• What you are asked to do
Looking at the material below, count the lines that contain "KiCad" and answer with the count only.

# # # # # # #

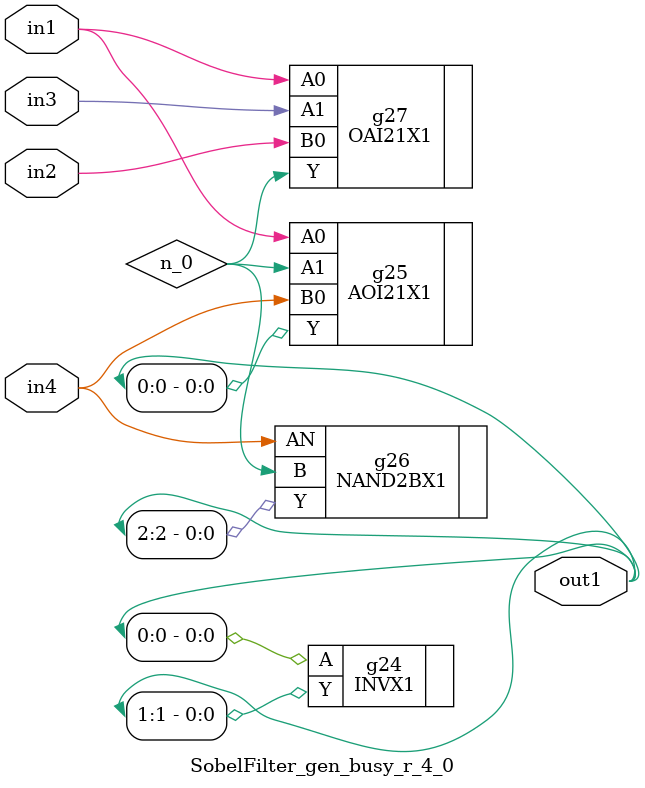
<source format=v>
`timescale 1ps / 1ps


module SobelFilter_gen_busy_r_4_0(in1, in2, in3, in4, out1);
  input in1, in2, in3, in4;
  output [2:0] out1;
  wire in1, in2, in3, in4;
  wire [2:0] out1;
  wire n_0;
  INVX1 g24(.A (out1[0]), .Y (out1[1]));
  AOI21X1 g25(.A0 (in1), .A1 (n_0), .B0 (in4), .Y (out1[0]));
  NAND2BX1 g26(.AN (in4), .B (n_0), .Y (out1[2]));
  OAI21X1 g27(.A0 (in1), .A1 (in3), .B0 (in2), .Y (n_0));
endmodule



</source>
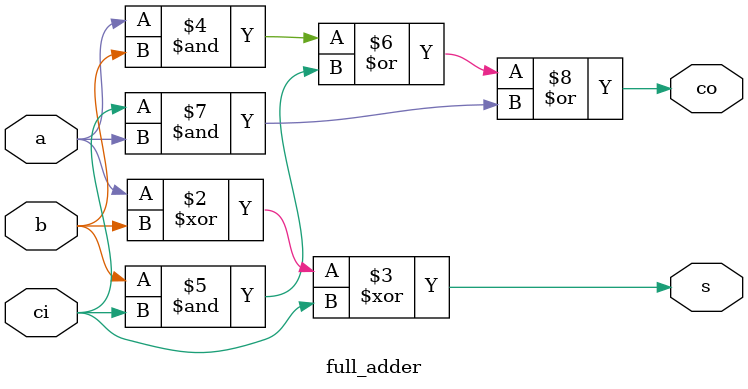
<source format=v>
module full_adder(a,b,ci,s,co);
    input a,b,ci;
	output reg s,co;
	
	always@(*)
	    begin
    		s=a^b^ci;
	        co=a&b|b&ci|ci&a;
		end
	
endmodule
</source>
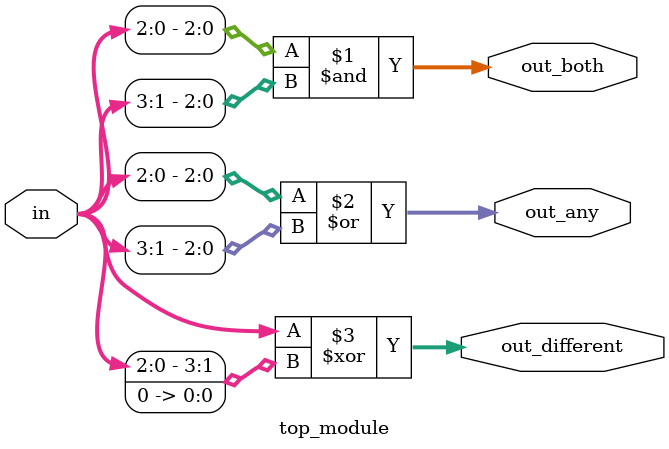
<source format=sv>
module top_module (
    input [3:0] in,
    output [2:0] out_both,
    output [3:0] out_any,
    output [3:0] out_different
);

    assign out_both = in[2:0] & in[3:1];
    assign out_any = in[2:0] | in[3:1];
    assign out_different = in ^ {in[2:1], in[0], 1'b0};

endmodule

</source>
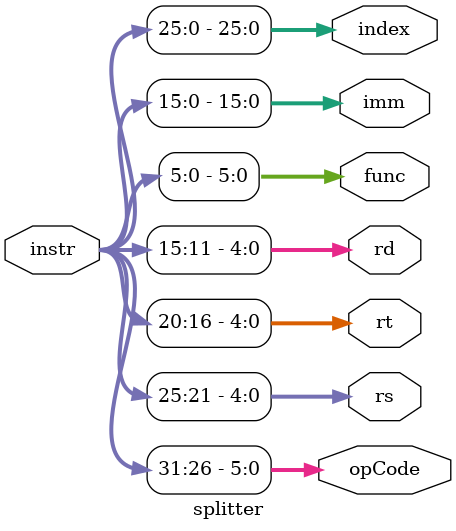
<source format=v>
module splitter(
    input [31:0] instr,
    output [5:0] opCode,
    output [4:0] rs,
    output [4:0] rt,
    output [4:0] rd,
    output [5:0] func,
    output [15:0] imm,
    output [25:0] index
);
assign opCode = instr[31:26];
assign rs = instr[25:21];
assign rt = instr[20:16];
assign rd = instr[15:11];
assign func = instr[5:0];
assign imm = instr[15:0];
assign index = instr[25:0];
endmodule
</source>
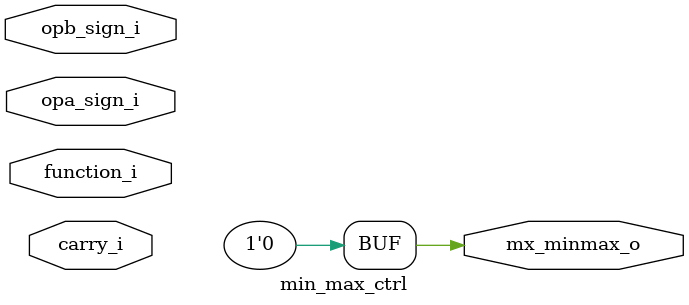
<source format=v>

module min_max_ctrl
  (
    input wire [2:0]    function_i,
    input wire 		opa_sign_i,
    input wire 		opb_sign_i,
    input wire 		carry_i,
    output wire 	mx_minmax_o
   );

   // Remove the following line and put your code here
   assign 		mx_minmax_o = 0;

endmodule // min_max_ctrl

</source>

# # # # # # #

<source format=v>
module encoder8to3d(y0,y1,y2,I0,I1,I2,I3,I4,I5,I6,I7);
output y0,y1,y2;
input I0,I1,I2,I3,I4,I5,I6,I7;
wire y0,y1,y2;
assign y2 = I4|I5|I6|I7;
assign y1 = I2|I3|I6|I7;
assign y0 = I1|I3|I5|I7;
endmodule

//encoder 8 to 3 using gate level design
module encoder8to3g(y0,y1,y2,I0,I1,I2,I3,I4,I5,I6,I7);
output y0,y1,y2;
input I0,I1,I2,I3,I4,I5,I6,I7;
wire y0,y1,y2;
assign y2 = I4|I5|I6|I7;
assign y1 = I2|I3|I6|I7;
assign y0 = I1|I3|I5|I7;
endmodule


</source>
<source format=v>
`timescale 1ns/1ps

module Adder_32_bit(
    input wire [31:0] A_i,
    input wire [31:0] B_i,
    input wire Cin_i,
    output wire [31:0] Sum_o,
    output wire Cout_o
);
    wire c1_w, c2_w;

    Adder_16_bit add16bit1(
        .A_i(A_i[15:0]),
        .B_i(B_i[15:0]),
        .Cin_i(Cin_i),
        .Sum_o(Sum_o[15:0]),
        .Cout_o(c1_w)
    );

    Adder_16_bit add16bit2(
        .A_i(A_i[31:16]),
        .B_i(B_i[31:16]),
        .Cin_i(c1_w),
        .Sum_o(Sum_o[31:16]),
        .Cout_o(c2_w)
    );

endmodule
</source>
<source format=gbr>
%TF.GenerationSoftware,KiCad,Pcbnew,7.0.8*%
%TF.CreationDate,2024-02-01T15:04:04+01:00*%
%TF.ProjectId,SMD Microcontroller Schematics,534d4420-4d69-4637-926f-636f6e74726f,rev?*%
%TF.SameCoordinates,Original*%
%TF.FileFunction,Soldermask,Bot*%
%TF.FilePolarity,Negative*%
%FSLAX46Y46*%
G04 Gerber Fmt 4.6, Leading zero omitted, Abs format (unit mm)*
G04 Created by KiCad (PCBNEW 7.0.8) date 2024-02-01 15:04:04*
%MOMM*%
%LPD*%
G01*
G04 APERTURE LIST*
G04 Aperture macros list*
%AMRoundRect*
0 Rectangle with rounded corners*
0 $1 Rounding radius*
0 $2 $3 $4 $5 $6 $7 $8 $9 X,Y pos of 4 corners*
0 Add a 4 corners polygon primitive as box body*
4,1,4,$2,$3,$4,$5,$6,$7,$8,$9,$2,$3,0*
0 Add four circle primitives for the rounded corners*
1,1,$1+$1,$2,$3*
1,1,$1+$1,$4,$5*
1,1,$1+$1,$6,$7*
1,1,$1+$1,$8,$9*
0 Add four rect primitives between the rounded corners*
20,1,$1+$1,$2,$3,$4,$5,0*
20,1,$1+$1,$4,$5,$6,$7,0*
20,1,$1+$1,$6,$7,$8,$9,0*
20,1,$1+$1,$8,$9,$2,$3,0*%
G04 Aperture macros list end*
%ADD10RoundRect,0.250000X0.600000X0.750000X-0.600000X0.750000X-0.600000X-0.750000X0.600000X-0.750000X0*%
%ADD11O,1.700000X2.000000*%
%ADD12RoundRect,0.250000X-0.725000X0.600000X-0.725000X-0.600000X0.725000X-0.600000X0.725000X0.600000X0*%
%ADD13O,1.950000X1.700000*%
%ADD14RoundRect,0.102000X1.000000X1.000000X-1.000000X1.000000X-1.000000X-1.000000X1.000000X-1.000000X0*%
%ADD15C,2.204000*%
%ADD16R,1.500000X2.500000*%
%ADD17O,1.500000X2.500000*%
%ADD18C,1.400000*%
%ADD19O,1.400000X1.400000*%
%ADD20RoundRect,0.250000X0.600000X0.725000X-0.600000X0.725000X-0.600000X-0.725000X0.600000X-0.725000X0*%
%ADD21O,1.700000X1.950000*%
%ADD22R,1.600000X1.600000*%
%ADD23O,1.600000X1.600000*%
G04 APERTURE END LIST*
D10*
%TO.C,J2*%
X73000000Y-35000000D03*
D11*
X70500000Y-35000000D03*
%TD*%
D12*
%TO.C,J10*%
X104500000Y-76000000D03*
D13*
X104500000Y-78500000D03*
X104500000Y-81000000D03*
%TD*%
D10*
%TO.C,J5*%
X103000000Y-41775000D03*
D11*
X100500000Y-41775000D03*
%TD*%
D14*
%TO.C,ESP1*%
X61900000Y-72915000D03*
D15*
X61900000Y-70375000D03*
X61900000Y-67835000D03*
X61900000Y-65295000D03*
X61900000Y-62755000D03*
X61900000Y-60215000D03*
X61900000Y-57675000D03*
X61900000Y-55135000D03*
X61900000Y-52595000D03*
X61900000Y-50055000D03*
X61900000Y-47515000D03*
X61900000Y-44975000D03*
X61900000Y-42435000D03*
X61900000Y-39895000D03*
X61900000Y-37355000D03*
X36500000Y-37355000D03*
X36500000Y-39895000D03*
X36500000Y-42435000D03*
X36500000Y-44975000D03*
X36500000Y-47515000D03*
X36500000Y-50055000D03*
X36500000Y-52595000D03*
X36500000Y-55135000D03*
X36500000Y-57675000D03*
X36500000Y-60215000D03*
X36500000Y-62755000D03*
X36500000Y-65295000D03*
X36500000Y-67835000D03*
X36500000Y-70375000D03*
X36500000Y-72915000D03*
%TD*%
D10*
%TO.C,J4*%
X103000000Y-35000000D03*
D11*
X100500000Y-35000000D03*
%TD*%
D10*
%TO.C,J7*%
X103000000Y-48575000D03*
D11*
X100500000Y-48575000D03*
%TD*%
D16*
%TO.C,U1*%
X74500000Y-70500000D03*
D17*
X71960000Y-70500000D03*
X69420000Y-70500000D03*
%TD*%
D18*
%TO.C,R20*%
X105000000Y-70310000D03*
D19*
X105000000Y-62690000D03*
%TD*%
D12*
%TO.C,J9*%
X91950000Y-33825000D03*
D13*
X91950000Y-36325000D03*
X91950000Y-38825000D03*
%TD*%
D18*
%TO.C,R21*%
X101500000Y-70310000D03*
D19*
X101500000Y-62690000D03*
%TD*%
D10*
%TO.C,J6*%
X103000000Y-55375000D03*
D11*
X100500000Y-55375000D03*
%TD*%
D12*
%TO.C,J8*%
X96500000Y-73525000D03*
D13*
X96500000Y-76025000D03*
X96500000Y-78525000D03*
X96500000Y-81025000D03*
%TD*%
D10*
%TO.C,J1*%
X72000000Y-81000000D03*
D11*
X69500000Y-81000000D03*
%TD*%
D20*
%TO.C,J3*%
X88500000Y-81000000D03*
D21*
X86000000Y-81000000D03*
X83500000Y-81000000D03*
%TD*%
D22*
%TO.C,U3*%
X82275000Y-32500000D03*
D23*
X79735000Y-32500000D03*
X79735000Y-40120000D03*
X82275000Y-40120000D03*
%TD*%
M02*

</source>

# # # # # # #

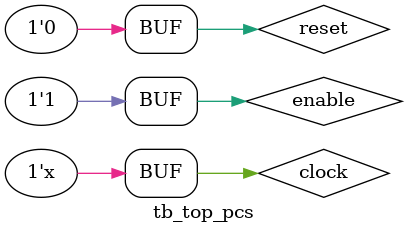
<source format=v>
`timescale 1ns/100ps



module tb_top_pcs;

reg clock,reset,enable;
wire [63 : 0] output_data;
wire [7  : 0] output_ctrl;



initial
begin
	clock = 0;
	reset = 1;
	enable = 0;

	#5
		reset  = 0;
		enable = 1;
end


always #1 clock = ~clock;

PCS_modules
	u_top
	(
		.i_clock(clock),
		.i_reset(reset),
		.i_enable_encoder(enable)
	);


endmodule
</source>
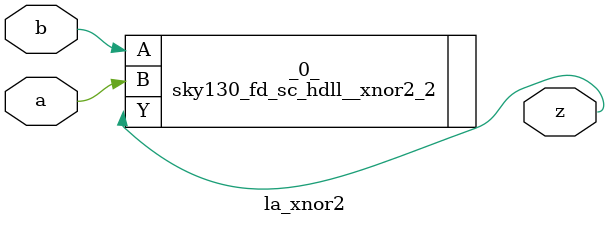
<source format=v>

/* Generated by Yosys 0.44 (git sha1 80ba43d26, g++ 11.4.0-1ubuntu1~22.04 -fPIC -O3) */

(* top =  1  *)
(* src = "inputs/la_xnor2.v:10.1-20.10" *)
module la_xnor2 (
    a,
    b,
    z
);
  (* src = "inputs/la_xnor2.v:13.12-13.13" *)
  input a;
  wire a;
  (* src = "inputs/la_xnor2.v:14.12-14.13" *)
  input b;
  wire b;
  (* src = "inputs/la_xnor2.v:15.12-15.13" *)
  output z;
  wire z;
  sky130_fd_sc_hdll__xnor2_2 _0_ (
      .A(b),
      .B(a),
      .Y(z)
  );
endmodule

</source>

# # # # # # #

• Output for this task
2